### Records for the task
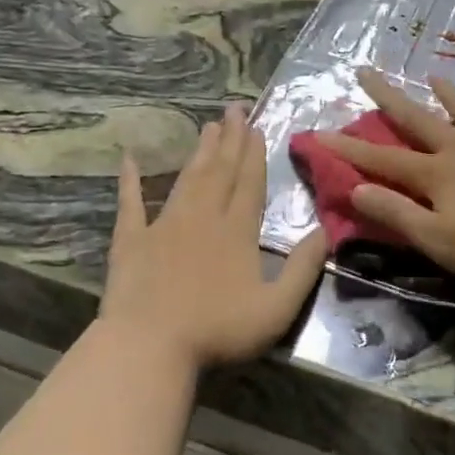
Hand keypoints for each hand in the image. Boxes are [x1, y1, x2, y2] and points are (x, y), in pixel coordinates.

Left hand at [99, 106, 325, 366]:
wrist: (149, 345)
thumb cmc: (217, 330)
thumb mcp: (277, 308)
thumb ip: (303, 268)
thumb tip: (324, 231)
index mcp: (237, 231)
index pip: (249, 183)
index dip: (254, 154)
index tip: (255, 126)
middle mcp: (203, 217)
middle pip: (220, 171)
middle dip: (229, 139)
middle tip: (233, 108)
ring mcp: (164, 226)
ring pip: (187, 179)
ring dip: (198, 151)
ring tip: (207, 125)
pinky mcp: (131, 240)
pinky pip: (131, 203)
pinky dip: (130, 180)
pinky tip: (129, 159)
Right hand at [315, 63, 454, 286]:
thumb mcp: (438, 240)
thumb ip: (397, 213)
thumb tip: (355, 188)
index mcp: (436, 175)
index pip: (382, 160)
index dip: (350, 149)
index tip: (320, 132)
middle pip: (417, 120)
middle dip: (388, 98)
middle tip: (365, 72)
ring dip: (448, 93)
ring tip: (432, 75)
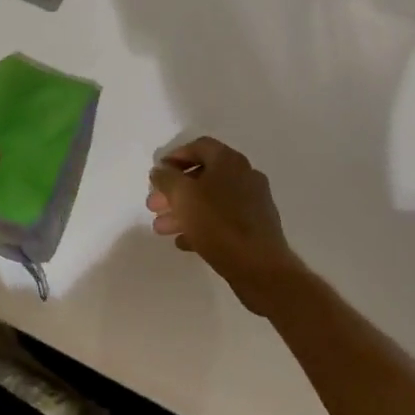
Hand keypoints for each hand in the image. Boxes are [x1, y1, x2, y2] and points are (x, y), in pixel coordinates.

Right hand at [147, 137, 305, 313]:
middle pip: (203, 176)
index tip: (157, 174)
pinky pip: (223, 220)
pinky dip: (202, 226)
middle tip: (154, 205)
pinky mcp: (255, 227)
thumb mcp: (183, 197)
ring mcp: (253, 202)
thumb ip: (167, 179)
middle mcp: (245, 176)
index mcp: (230, 161)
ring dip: (185, 210)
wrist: (260, 267)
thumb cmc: (219, 224)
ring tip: (162, 228)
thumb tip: (160, 170)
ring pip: (211, 200)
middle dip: (175, 190)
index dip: (175, 156)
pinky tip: (184, 242)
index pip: (199, 146)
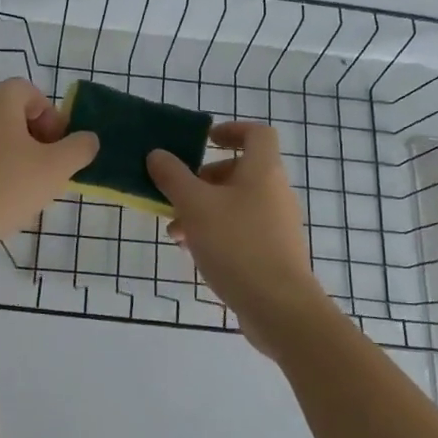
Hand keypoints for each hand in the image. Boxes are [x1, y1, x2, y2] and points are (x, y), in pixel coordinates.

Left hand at [0, 79, 98, 258]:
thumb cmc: (5, 187)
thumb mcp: (56, 168)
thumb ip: (79, 148)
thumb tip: (87, 138)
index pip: (33, 94)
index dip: (53, 119)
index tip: (59, 150)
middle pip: (14, 114)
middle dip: (37, 139)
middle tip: (48, 170)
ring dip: (17, 156)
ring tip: (26, 189)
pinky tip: (0, 198)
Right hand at [147, 123, 327, 356]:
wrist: (279, 308)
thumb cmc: (237, 245)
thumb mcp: (195, 206)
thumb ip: (173, 176)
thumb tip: (157, 154)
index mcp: (263, 171)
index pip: (256, 133)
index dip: (231, 130)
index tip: (204, 140)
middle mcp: (275, 192)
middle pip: (239, 171)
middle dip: (203, 180)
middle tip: (176, 195)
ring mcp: (277, 224)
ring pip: (235, 204)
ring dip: (203, 210)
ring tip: (175, 231)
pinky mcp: (273, 252)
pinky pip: (241, 229)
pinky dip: (216, 232)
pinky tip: (193, 252)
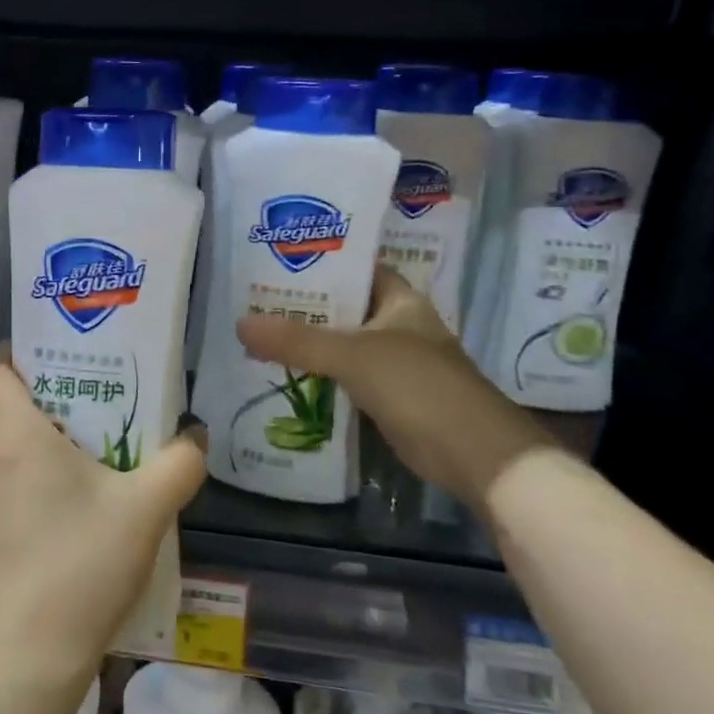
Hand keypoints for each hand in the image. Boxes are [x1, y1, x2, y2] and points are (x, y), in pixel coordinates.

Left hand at [0, 353, 206, 713]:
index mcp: (11, 432)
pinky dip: (10, 477)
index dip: (19, 358)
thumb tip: (195, 436)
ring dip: (20, 440)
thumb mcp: (146, 508)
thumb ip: (179, 463)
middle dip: (31, 399)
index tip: (58, 366)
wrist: (28, 654)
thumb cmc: (82, 563)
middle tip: (78, 409)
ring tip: (68, 456)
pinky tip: (50, 506)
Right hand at [235, 265, 553, 516]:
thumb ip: (297, 340)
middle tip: (252, 298)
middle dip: (303, 305)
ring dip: (307, 341)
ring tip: (257, 331)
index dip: (320, 261)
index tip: (276, 259)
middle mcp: (397, 325)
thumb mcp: (353, 355)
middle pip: (343, 307)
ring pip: (341, 343)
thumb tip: (240, 324)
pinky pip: (344, 375)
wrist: (473, 454)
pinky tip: (283, 372)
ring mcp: (394, 362)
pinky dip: (318, 373)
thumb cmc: (418, 385)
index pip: (356, 268)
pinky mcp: (387, 396)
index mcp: (400, 300)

### Problem to work on
Starting at the line above with "thumb mcp: (438, 240)", output every line exactly up to and including the line with "index pip: (199, 146)", but none of the pictures.

### Result for this exercise
thumb mcp: (438, 240)
thumb ip: (397, 213)
thumb tip: (355, 188)
index mcp: (436, 175)
index pip: (382, 160)
index dip: (350, 149)
index tip: (320, 132)
middle pip: (417, 120)
middle dip: (388, 98)
middle tip: (365, 72)
ring dip: (448, 93)
ring tip: (432, 75)
Hand keypoints for each hand in the image. Boxes are [x1, y1, x2, y2] and points are (x, y), in pixel coordinates.

Right hand at [147, 137, 305, 313]:
middle pip: (203, 176)
index tip: (157, 174)
pinky pip: (223, 220)
pinky dip: (202, 226)
middle tip: (154, 205)
pinky mcp: (255, 227)
thumb mcp: (183, 197)
ring mcp: (253, 202)
thumb ip: (167, 179)
middle mcp: (245, 176)
index mcp: (230, 161)
ring dip: (185, 210)
wrist: (260, 267)
thumb cmc: (219, 224)
ring tip: (162, 228)
thumb tip: (160, 170)
ring pip: (211, 200)
middle dip: (175, 190)
index dip: (175, 156)
pinky tip: (184, 242)
index pip: (199, 146)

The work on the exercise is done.